For its part, the Phase II portion of the clinical trial evaluating GRANITE, dubbed GO-004, will be stratified into cohorts of patients with previously treated gastro-esophageal cancer and microsatellite-stable colorectal cancer. The trial is evaluating the combination of immune checkpoint inhibitors nivolumab and ipilimumab (Bristol Myers Squibb's Opdivo and Yervoy) with GRANITE, which is designed in a bespoke manner to target the unique peptide sequences in patients' tumors, in turn engendering an immune response from CD8+ T cells. For the selection of tumor-specific neoantigens, Gritstone uses its artificial intelligence-based Gritstone EDGE platform along with tumor HLA peptide sequencing.

In addition to GRANITE, the company is advancing its clinical trial of SLATE, an off-the-shelf version of GRANITE that shares the treatment's structure but is programmed to target pre-specified 20 tumor-specific neoantigens that are common across patients with specific cancers.
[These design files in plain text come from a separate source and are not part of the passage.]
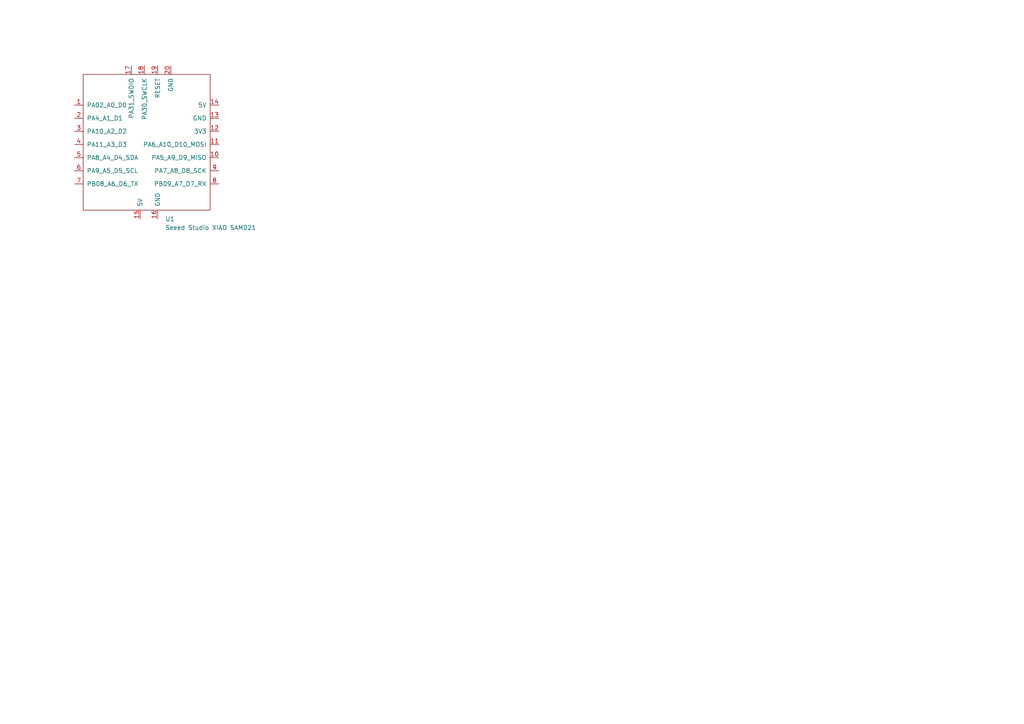
<source format=kicad_sch>
(kicad_sch
	(version 20231120)
	(generator "eeschema")
	(generator_version "8.0")
	(uuid "b85344fa-ab6b-43c8-829c-2173d2b441e7")
	(paper "A4")
	
	(symbol
		(lib_id "Seeed_Studio_XIAO_Series:Seeed Studio XIAO SAMD21")
		(at 43.18 41.91 0)
		(unit 1)
		(exclude_from_sim no)
		(in_bom yes)
		(on_board yes)
		(dnp no)
		(fields_autoplaced yes)
		(uuid "545f9872-23a5-4fcf-9921-fbedff9a9a67")
		(property "Reference" "U1"
			(at 47.9141 63.5 0)
			(effects
				(font
					(size 1.27 1.27)
				)
				(justify left)
			)
		)
		(property "Value" "Seeed Studio XIAO SAMD21"
			(at 47.9141 66.04 0)
			(effects
				(font
					(size 1.27 1.27)
				)
				(justify left)
			)
		)
		(property "Footprint" ""
			(at 34.29 36.83 0)
			(effects
				(font
					(size 1.27 1.27)
				)
				(hide yes)
			)
		)
		(property "Datasheet" ""
			(at 34.29 36.83 0)
			(effects
				(font
					(size 1.27 1.27)
				)
				(hide yes)
			)
		)
		(property "Description" ""
			(at 43.18 41.91 0)
			(effects
				(font
					(size 1.27 1.27)
				)
				(hide yes)
			)
		)
		(pin "19"
			(uuid "13e10c71-eca7-4949-9e30-6b76d44e666d")
		)
		(pin "2"
			(uuid "e9200c14-60ea-4fb1-934f-62430ed83490")
		)
		(pin "10"
			(uuid "232fc7f5-d75b-489c-a7a1-dd2ac68699d6")
		)
		(pin "20"
			(uuid "57270929-7136-49e9-9e96-d0aa00c0686a")
		)
		(pin "3"
			(uuid "e892780e-763f-4f79-b8b1-8597fbca515d")
		)
		(pin "13"
			(uuid "b476a37e-5787-4433-990f-827e9c6e1133")
		)
		(pin "4"
			(uuid "7b05b4e5-d03c-4b9a-aba2-a22ebfe3a2f7")
		)
		(pin "5"
			(uuid "9350de08-5081-40a7-9472-7c12057c3eb2")
		)
		(pin "8"
			(uuid "96dcb08e-b2a0-4526-9b3c-10d72131cd99")
		)
		(pin "9"
			(uuid "209f0b77-bb7c-484c-968e-9ec9462978d3")
		)
		(pin "6"
			(uuid "879563c9-2c2e-49b0-858b-bd9dceff99c9")
		)
		(pin "7"
			(uuid "b87f57f3-0e56-4308-83e2-0fdd4ee6052c")
		)
		(pin "14"
			(uuid "36d309ca-a33f-4a9e-8cfb-a197a6cb7fe3")
		)
		(pin "1"
			(uuid "b2880e3a-f1f8-4b2b-9720-2a6e26800569")
		)
		(pin "12"
			(uuid "629b6467-2a0d-499d-8c76-730fc5540b3c")
		)
		(pin "11"
			(uuid "3c834f98-8175-4355-904d-dc5d226b9dfa")
		)
		(pin "16"
			(uuid "7c601c6e-3a9f-4878-8612-779cef4261b1")
		)
		(pin "17"
			(uuid "fdfcdec4-9a95-49f1-8a8f-78b038163fb5")
		)
		(pin "18"
			(uuid "6a75883e-97b9-48a7-8e42-9c7914894cb0")
		)
		(pin "15"
			(uuid "ea967f0b-1035-4361-bfed-3f3140af04d7")
		)
		(instances
			(project ""
				(path "/b85344fa-ab6b-43c8-829c-2173d2b441e7"
					(reference "U1")
					(unit 1)
				)
			)
		)
	)
	(sheet_instances
		(path "/"
			(page "1")
		)
	)
)

</source>
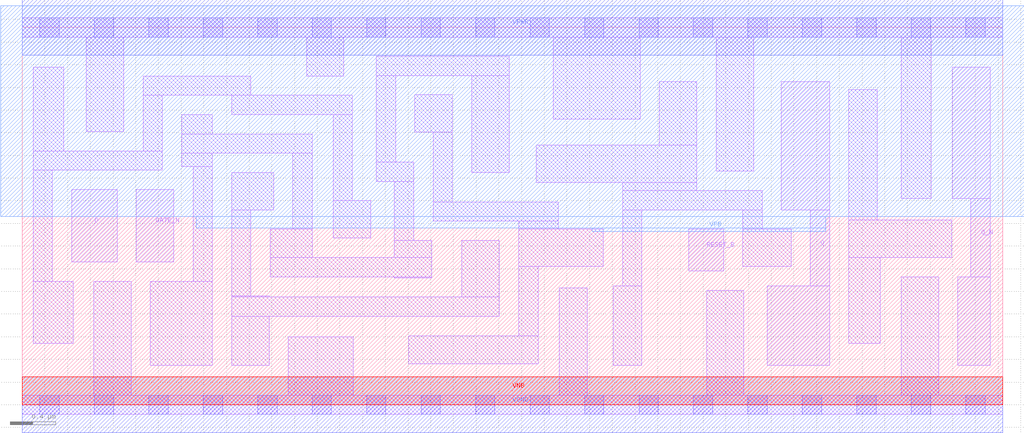
<source format=lef>
# Copyright 2020 The SkyWater PDK Authors
#
# Licensed under the Apache License, Version 2.0 (the "License");
# you may not use this file except in compliance with the License.
# You may obtain a copy of the License at
#
#     https://www.apache.org/licenses/LICENSE-2.0
#
# Unless required by applicable law or agreed to in writing, software
# distributed under the License is distributed on an "AS IS" BASIS,
# WITHOUT WARRANTIES OR CONDITIONS OF ANY KIND, either express or implied.
# See the License for the specific language governing permissions and
# limitations under the License.
#
# SPDX-License-Identifier: Apache-2.0

VERSION 5.7 ;
  NOWIREEXTENSIONATPIN ON ;
  DIVIDERCHAR "/" ;
  BUSBITCHARS "[]" ;
MACRO sky130_fd_sc_ms__dlrbn_1
  CLASS CORE ;
  FOREIGN sky130_fd_sc_ms__dlrbn_1 ;
  ORIGIN  0.000000  0.000000 ;
  SIZE  8.640000 BY  3.330000 ;
  SYMMETRY X Y ;
  SITE unit ;
  PIN D
    ANTENNAGATEAREA  0.233700 ;
    DIRECTION INPUT ;
    USE SIGNAL ;
    PORT
      LAYER li1 ;
        RECT 0.435000 1.260000 0.835000 1.900000 ;
    END
  END D
  PIN Q
    ANTENNADIFFAREA  0.518900 ;
    DIRECTION OUTPUT ;
    USE SIGNAL ;
    PORT
      LAYER li1 ;
        RECT 6.565000 0.350000 7.115000 1.050000 ;
        RECT 6.690000 1.720000 7.115000 2.850000 ;
        RECT 6.945000 1.050000 7.115000 1.720000 ;
    END
  END Q
  PIN Q_N
    ANTENNADIFFAREA  0.524500 ;
    DIRECTION OUTPUT ;
    USE SIGNAL ;
    PORT
      LAYER li1 ;
        RECT 8.195000 1.820000 8.530000 2.980000 ;
        RECT 8.245000 0.350000 8.530000 1.130000 ;
        RECT 8.360000 1.130000 8.530000 1.820000 ;
    END
  END Q_N
  PIN RESET_B
    ANTENNAGATEAREA  0.312600 ;
    DIRECTION INPUT ;
    USE SIGNAL ;
    PORT
      LAYER li1 ;
        RECT 5.875000 1.180000 6.180000 1.550000 ;
    END
  END RESET_B
  PIN GATE_N
    ANTENNAGATEAREA  0.262200 ;
    DIRECTION INPUT ;
    USE CLOCK ;
    PORT
      LAYER li1 ;
        RECT 1.005000 1.260000 1.335000 1.900000 ;
    END
  END GATE_N
  PIN VGND
    DIRECTION INOUT ;
    USE GROUND ;
    PORT
      LAYER met1 ;
        RECT 0.000000 -0.245000 8.640000 0.245000 ;
    END
  END VGND
  PIN VNB
    DIRECTION INOUT ;
    USE GROUND ;
    PORT
      LAYER pwell ;
        RECT 0.000000 0.000000 8.640000 0.245000 ;
    END
  END VNB
  PIN VPB
    DIRECTION INOUT ;
    USE POWER ;
    PORT
      LAYER nwell ;
        RECT -0.190000 1.660000 8.830000 3.520000 ;
        RECT  1.535000 1.560000 7.080000 1.660000 ;
        RECT  5.025000 1.530000 7.080000 1.560000 ;
    END
  END VPB
  PIN VPWR
    DIRECTION INOUT ;
    USE POWER ;
    PORT
      LAYER met1 ;
        RECT 0.000000 3.085000 8.640000 3.575000 ;
    END
  END VPWR
  OBS
    LAYER li1 ;
      RECT 0.000000 -0.085000 8.640000 0.085000 ;
      RECT 0.000000  3.245000 8.640000 3.415000 ;
      RECT 0.095000  0.540000 0.450000 1.090000 ;
      RECT 0.095000  1.090000 0.265000 2.070000 ;
      RECT 0.095000  2.070000 1.235000 2.240000 ;
      RECT 0.095000  2.240000 0.365000 2.980000 ;
      RECT 0.565000  2.410000 0.895000 3.245000 ;
      RECT 0.630000  0.085000 0.960000 1.090000 ;
      RECT 1.065000  2.240000 1.235000 2.730000 ;
      RECT 1.065000  2.730000 2.015000 2.900000 ;
      RECT 1.130000  0.350000 1.675000 1.090000 ;
      RECT 1.405000  2.100000 1.675000 2.220000 ;
      RECT 1.405000  2.220000 2.555000 2.390000 ;
      RECT 1.405000  2.390000 1.675000 2.560000 ;
      RECT 1.505000  1.090000 1.675000 2.100000 ;
      RECT 1.845000  0.350000 2.175000 0.780000 ;
      RECT 1.845000  0.780000 4.205000 0.950000 ;
      RECT 1.845000  0.950000 2.175000 0.960000 ;
      RECT 1.845000  0.960000 2.015000 1.720000 ;
      RECT 1.845000  1.720000 2.215000 2.050000 ;
      RECT 1.845000  2.560000 2.910000 2.730000 ;
      RECT 2.185000  1.130000 3.610000 1.300000 ;
      RECT 2.185000  1.300000 2.555000 1.550000 ;
      RECT 2.345000  0.085000 2.915000 0.600000 ;
      RECT 2.385000  1.550000 2.555000 2.220000 ;
      RECT 2.505000  2.900000 2.835000 3.245000 ;
      RECT 2.740000  1.470000 3.070000 1.800000 ;
      RECT 2.740000  1.800000 2.910000 2.560000 ;
      RECT 3.120000  1.970000 3.450000 2.140000 ;
      RECT 3.120000  2.140000 3.290000 2.905000 ;
      RECT 3.120000  2.905000 4.290000 3.075000 ;
      RECT 3.280000  1.120000 3.610000 1.130000 ;
      RECT 3.280000  1.300000 3.610000 1.450000 ;
      RECT 3.280000  1.450000 3.450000 1.970000 ;
      RECT 3.405000  0.360000 4.545000 0.610000 ;
      RECT 3.460000  2.405000 3.790000 2.735000 ;
      RECT 3.620000  1.620000 4.725000 1.790000 ;
      RECT 3.620000  1.790000 3.790000 2.405000 ;
      RECT 3.875000  0.950000 4.205000 1.450000 ;
      RECT 3.960000  2.050000 4.290000 2.905000 ;
      RECT 4.375000  0.610000 4.545000 1.220000 ;
      RECT 4.375000  1.220000 5.120000 1.550000 ;
      RECT 4.375000  1.550000 4.725000 1.620000 ;
      RECT 4.530000  1.960000 5.945000 2.290000 ;
      RECT 4.680000  2.520000 5.445000 3.245000 ;
      RECT 4.730000  0.085000 4.980000 1.030000 ;
      RECT 5.210000  0.350000 5.460000 1.050000 ;
      RECT 5.290000  1.050000 5.460000 1.720000 ;
      RECT 5.290000  1.720000 6.520000 1.890000 ;
      RECT 5.290000  1.890000 5.945000 1.960000 ;
      RECT 5.615000  2.290000 5.945000 2.850000 ;
      RECT 6.030000  0.085000 6.360000 1.010000 ;
      RECT 6.115000  2.060000 6.445000 3.245000 ;
      RECT 6.350000  1.220000 6.775000 1.550000 ;
      RECT 6.350000  1.550000 6.520000 1.720000 ;
      RECT 7.285000  0.540000 7.560000 1.300000 ;
      RECT 7.285000  1.300000 8.190000 1.630000 ;
      RECT 7.285000  1.630000 7.535000 2.780000 ;
      RECT 7.745000  0.085000 8.075000 1.130000 ;
      RECT 7.745000  1.820000 8.010000 3.245000 ;
    LAYER mcon ;
      RECT 0.155000 -0.085000 0.325000 0.085000 ;
      RECT 0.155000  3.245000 0.325000 3.415000 ;
      RECT 0.635000 -0.085000 0.805000 0.085000 ;
      RECT 0.635000  3.245000 0.805000 3.415000 ;
      RECT 1.115000 -0.085000 1.285000 0.085000 ;
      RECT 1.115000  3.245000 1.285000 3.415000 ;
      RECT 1.595000 -0.085000 1.765000 0.085000 ;
      RECT 1.595000  3.245000 1.765000 3.415000 ;
      RECT 2.075000 -0.085000 2.245000 0.085000 ;
      RECT 2.075000  3.245000 2.245000 3.415000 ;
      RECT 2.555000 -0.085000 2.725000 0.085000 ;
      RECT 2.555000  3.245000 2.725000 3.415000 ;
      RECT 3.035000 -0.085000 3.205000 0.085000 ;
      RECT 3.035000  3.245000 3.205000 3.415000 ;
      RECT 3.515000 -0.085000 3.685000 0.085000 ;
      RECT 3.515000  3.245000 3.685000 3.415000 ;
      RECT 3.995000 -0.085000 4.165000 0.085000 ;
      RECT 3.995000  3.245000 4.165000 3.415000 ;
      RECT 4.475000 -0.085000 4.645000 0.085000 ;
      RECT 4.475000  3.245000 4.645000 3.415000 ;
      RECT 4.955000 -0.085000 5.125000 0.085000 ;
      RECT 4.955000  3.245000 5.125000 3.415000 ;
      RECT 5.435000 -0.085000 5.605000 0.085000 ;
      RECT 5.435000  3.245000 5.605000 3.415000 ;
      RECT 5.915000 -0.085000 6.085000 0.085000 ;
      RECT 5.915000  3.245000 6.085000 3.415000 ;
      RECT 6.395000 -0.085000 6.565000 0.085000 ;
      RECT 6.395000  3.245000 6.565000 3.415000 ;
      RECT 6.875000 -0.085000 7.045000 0.085000 ;
      RECT 6.875000  3.245000 7.045000 3.415000 ;
      RECT 7.355000 -0.085000 7.525000 0.085000 ;
      RECT 7.355000  3.245000 7.525000 3.415000 ;
      RECT 7.835000 -0.085000 8.005000 0.085000 ;
      RECT 7.835000  3.245000 8.005000 3.415000 ;
      RECT 8.315000 -0.085000 8.485000 0.085000 ;
      RECT 8.315000  3.245000 8.485000 3.415000 ;
  END
END sky130_fd_sc_ms__dlrbn_1
END LIBRARY

</source>
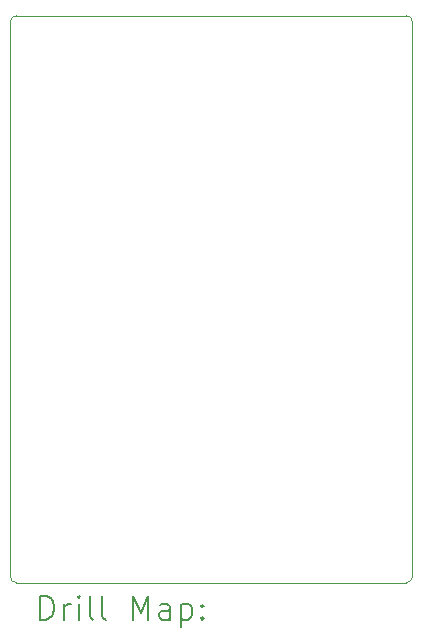
<source format=gbr>
%TF.GenerationSoftware,KiCad,Pcbnew,6.0.7-f9a2dced07~116~ubuntu20.04.1*%
%TF.CreationDate,2022-09-12T22:12:58+02:00*%
%TF.ProjectId,han_to_wifi_board,68616e5f-746f-45f7-9769-66695f626f61,rev?*%
%TF.SameCoordinates,Original*%
%TF.FileFunction,Drillmap*%
%TF.FilePolarity,Positive*%
%FSLAX45Y45*%
G04 Gerber Fmt 4.5, Leading zero omitted, Abs format (unit mm)*
G04 Created by KiCad (PCBNEW 6.0.7-f9a2dced07~116~ubuntu20.04.1) date 2022-09-12 22:12:58*
%MOMM*%
%LPD*%
G01*
G04 APERTURE LIST*
%ADD10C,0.050000*%
%ADD11C,0.200000*%
G04 APERTURE END LIST*
D10*
X14884400Y-2463800D02*
X11582400Y-2463800D01*
X11582400Y-7264400D02*
X14884400Y-7264400D01*
X11531600Y-2514600D02*
X11531600Y-7213600D01*
X11531600Y-7213600D02*
G75*
G03*
X11582400Y-7264400I50800J0D01*
G01*
X14884400Y-7264400D02*
G75*
G03*
X14935200Y-7213600I0J50800D01*
G01*
X14935200Y-7213600D02*
X14935200Y-2514600D01*
X11582400Y-2463800D02*
G75*
G03*
X11531600Y-2514600I0J-50800D01*
G01*
X14935200Y-2514600D02*
G75*
G03*
X14884400Y-2463800I-50800J0D01*
G01*
D11*
X11786719Y-7577376D02*
X11786719Y-7377376D01*
X11834338Y-7377376D01*
X11862909Y-7386900D01*
X11881957Y-7405948D01*
X11891481Y-7424995D01*
X11901005Y-7463090D01*
X11901005Y-7491662D01*
X11891481Y-7529757D01*
X11881957Y-7548805D01*
X11862909Y-7567852D01*
X11834338Y-7577376D01*
X11786719Y-7577376D01*
X11986719Y-7577376D02*
X11986719Y-7444043D01*
X11986719Y-7482138D02*
X11996243Y-7463090D01*
X12005767Y-7453567D01*
X12024814Y-7444043D01*
X12043862Y-7444043D01*
X12110528Y-7577376D02*
X12110528Y-7444043D01*
X12110528Y-7377376D02*
X12101005Y-7386900D01*
X12110528Y-7396424D01*
X12120052Y-7386900D01*
X12110528Y-7377376D01*
X12110528Y-7396424D01*
X12234338Y-7577376D02*
X12215290Y-7567852D01*
X12205767Y-7548805D01*
X12205767Y-7377376D01*
X12339100Y-7577376D02*
X12320052Y-7567852D01*
X12310528Y-7548805D01*
X12310528Y-7377376D01*
X12567671Y-7577376D02*
X12567671Y-7377376D01*
X12634338Y-7520233D01*
X12701005Y-7377376D01*
X12701005Y-7577376D01*
X12881957Y-7577376D02*
X12881957Y-7472614D01*
X12872433Y-7453567D01*
X12853386Y-7444043D01*
X12815290Y-7444043D01*
X12796243Y-7453567D01*
X12881957Y-7567852D02*
X12862909Y-7577376D01*
X12815290Y-7577376D01*
X12796243Y-7567852D01*
X12786719Y-7548805D01*
X12786719Y-7529757D01*
X12796243Y-7510709D01*
X12815290Y-7501186D01*
X12862909Y-7501186D01*
X12881957Y-7491662D01*
X12977195Y-7444043D02*
X12977195Y-7644043D01*
X12977195Y-7453567D02*
X12996243Y-7444043D01*
X13034338Y-7444043D01*
X13053386Y-7453567D01*
X13062909Y-7463090D01*
X13072433Y-7482138D01*
X13072433Y-7539281D01*
X13062909Y-7558328D01*
X13053386Y-7567852D01*
X13034338Y-7577376D01*
X12996243Y-7577376D01*
X12977195Y-7567852D01*
X13158148Y-7558328D02*
X13167671Y-7567852D01*
X13158148Y-7577376D01*
X13148624Y-7567852D01*
X13158148Y-7558328D01*
X13158148Y-7577376D01*
X13158148Y-7453567D02*
X13167671Y-7463090D01*
X13158148Y-7472614D01*
X13148624Y-7463090D01*
X13158148Y-7453567D01*
X13158148Y-7472614D01*
M02*

</source>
The Phase II portion of the clinical trial evaluating SLATE, dubbed GO-005, will also evaluate the treatment in combination with BMS's checkpoint inhibitors, but will enroll and stratify patients based on the presence of molecular biomarkers. Specifically, Gritstone has begun enrolling patients with previously treated non-small cell lung cancer whose tumors harbor relevant KRAS mutations along with patients with multiple solid tumor histologies harboring a relevant TP53 mutation.

"The early Phase I data clearly show robust induction of neoantigen-specific CD8+ T cells, expansion of those cells in the tumor microenvironment, and early evidence of benefit to our patients," Daniel Catenacci, director of the Gastrointestinal Oncology Program at the University of Chicago Medicine and principal investigator of both studies, said in a statement. "Delivering effective immunotherapy to patients with cold tumors would change the landscape of cancer treatment and expand the role of immunotherapy significantly."